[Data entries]
........

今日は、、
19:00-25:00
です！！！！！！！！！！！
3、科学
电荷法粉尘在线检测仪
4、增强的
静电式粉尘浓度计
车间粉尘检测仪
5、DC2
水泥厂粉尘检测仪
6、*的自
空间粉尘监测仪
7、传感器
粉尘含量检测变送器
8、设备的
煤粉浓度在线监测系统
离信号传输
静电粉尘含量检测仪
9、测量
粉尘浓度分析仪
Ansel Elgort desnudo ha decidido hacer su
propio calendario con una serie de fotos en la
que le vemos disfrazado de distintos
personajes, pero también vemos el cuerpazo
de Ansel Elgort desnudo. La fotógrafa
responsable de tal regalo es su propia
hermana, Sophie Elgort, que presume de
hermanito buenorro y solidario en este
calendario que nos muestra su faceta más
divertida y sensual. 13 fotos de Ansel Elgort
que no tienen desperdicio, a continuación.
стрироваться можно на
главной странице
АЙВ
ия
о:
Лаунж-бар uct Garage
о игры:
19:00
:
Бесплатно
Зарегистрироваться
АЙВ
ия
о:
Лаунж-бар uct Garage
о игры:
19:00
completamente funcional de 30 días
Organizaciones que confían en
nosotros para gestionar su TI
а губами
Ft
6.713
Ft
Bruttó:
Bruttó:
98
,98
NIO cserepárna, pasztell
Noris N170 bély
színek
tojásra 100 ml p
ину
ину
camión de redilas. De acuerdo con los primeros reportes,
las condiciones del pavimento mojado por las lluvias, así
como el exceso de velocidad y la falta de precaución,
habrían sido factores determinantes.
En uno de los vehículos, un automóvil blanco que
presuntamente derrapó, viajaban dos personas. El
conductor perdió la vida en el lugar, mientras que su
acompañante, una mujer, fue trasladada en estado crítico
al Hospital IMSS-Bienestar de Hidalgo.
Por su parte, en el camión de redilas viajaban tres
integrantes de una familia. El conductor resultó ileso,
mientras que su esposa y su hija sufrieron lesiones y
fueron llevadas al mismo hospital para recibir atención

........

Reproduce every line of the records above verbatim, in their original order.

今日は、、
19:00-25:00
です！！！！！！！！！！！
3、科学
电荷法粉尘在线检测仪
4、增强的
静电式粉尘浓度计
车间粉尘检测仪
5、DC2
水泥厂粉尘检测仪
6、*的自
空间粉尘监测仪
7、传感器
粉尘含量检测变送器
8、设备的
煤粉浓度在线监测系统
离信号传输
静电粉尘含量检测仪
9、测量
粉尘浓度分析仪
Ansel Elgort desnudo ha decidido hacer su
propio calendario con una serie de fotos en la
que le vemos disfrazado de distintos
personajes, pero también vemos el cuerpazo
de Ansel Elgort desnudo. La fotógrafa
responsable de tal regalo es su propia
hermana, Sophie Elgort, que presume de
hermanito buenorro y solidario en este
calendario que nos muestra su faceta más
divertida y sensual. 13 fotos de Ansel Elgort
que no tienen desperdicio, a continuación.
стрироваться можно на
главной странице
АЙВ
ия
о:
Лаунж-бар uct Garage
о игры:
19:00
:
Бесплатно
Зарегистрироваться
АЙВ
ия
о:
Лаунж-бар uct Garage
о игры:
19:00
completamente funcional de 30 días
Organizaciones que confían en
nosotros para gestionar su TI
а губами
Ft
6.713
Ft
Bruttó:
Bruttó:
98
,98
NIO cserepárna, pasztell
Noris N170 bély
színek
tojásra 100 ml p
ину
ину
camión de redilas. De acuerdo con los primeros reportes,
las condiciones del pavimento mojado por las lluvias, así
como el exceso de velocidad y la falta de precaución,
habrían sido factores determinantes.
En uno de los vehículos, un automóvil blanco que
presuntamente derrapó, viajaban dos personas. El
conductor perdió la vida en el lugar, mientras que su
acompañante, una mujer, fue trasladada en estado crítico
al Hospital IMSS-Bienestar de Hidalgo.
Por su parte, en el camión de redilas viajaban tres
integrantes de una familia. El conductor resultó ileso,
mientras que su esposa y su hija sufrieron lesiones y
fueron llevadas al mismo hospital para recibir atención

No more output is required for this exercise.